We all are or should be, continuously changing. Changing -- to evolve and grow into the truest version of ourselves. This thing-called-life is our own personal journey and it’s something to be proud of. It’s absolutely, something to celebrate!

The cold hard truth of the matter is, not everyone is going to grow, change and evolve with, or as you do. There will be people who like to stay put just as they are and may be threatened, jealous, or don’t like the new you. Sure, you may think, “Well if this or that happens... then they’ll change.” OR “I can make them change.” Wrong! You’ll continuously be playing the waiting game and will always, be disappointed.

Waiting for someone to catch up or act appropriately to you, is a disrespect to yourself. When you lack boundaries you lack self-respect. Which is why you overlook the disrespect that’s thrown at you, because it’s easy to lose yourself when you’re hanging onto something or someone, who’s not right for you.

That’s harsh but it’s also, 100% the truth.

So, who’s behavior do you have control over? Only your own!

It’s in that, you teach people how to treat you, by modeling your own self-respect.

So yes, Queen, you’re allowed to terminate toxic relationships!

It can be very difficult to put boundaries in place. But sis, if you don’t do it for yourself.... no one else will.

100%, this is also true at work! If you’re in a working situation that feels psychologically un-safe, where you feel fearful, like you’re walking on egg-shells, or aren’t being accepted for who you are... Taking care of you, should be your first priority.

Instilling boundaries is a tough thing to talk about.

Boundaries are hard to initiate and additionally hard to keep in place.

Boundaries can be especially difficult if those in ‘your circle,’ don’t like the new rules that you’ve established.

But do you really need to talk about it? Do you need to tell the whole-wide-world that you’re putting a boundary in place?

Nope. I don’t think so.

There are lots of things that end for no particular reason other than the time has come to an end. You’ll know when it’s time to close a chapter on a relationship or set up a boundary to change the way things currently are. Sure, there will be some people who get mad at you for not being who they want you to be. They may feel excluded or left out because they’re impacted by your new parameters. But living by the rules of others, and not your own, is one of the biggest forms of self-betrayal.

⁉️So, what are you willing to put up with? 👑

Here are a few things you can reevaluate or stop doing to help gain personal peace and begin to put your boundary-setting-goals in place.

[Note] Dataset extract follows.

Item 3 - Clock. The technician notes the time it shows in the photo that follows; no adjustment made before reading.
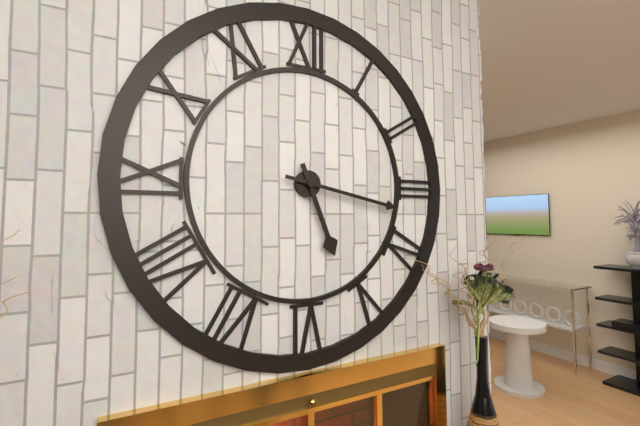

  • Holding onto people you’ve outgrown because of ‘history or invested time’

  • Putting time and energy into 1-side relationships

  • Accepting or excusing poor behavior just because ‘they’ve always acted that way’

  • Trying to fix people or change people

  • Terminating your own boundaries to fit in with others

  • Overcommitting (time, energy, money)

  • Over-thinking past events or things that can’t be changed

  • Comparison to others

  • Going along to get along

“Sometimes we get stuck fretting over what we can’t resolve, when the real resolution would come from accepting what we really want is release, not repair.” -Rachael Maddox

This-thing-called-life, it’s your own personal journey.... don’t live it on auto-pilot, Queen.

Be ok if others feel threatened that you’ve changed or no longer understand you. Those that know you – know you. They still have your back, love and support you, as you do them. Life is too short to feel bad or to be around people who aren’t good for your mental health. So it’s very important to note, who you’re giving your time and energy to.

♥️ There is love in holding on and there’s love in letting go.

Don’t use your energy to worry. Use your energy to create, trust, believe, grow, glow manifest and heal. Realizing people aren’t meant for you, and not resenting them for it. That’s true growth.